-------- AVAILABLE RECORDS --------
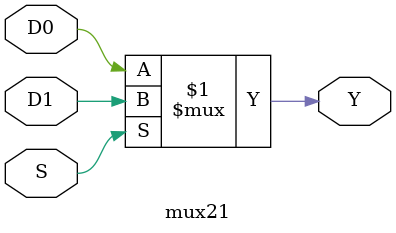
<source format=v>

module mux21(S, D0, D1, Y);

    input S; 
    input D0; 
    input D1;
    output Y;

    assign Y = S ? D1 : D0 ; 

endmodule

</source>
--------
■ INSTRUCTIONS TO FOLLOW
Each record is to be copied word for word, with no images carried over.

■ THE ANSWER
<source format=v>

module mux21(S, D0, D1, Y);

    input S; 
    input D0; 
    input D1;
    output Y;

    assign Y = S ? D1 : D0 ; 

endmodule

</source>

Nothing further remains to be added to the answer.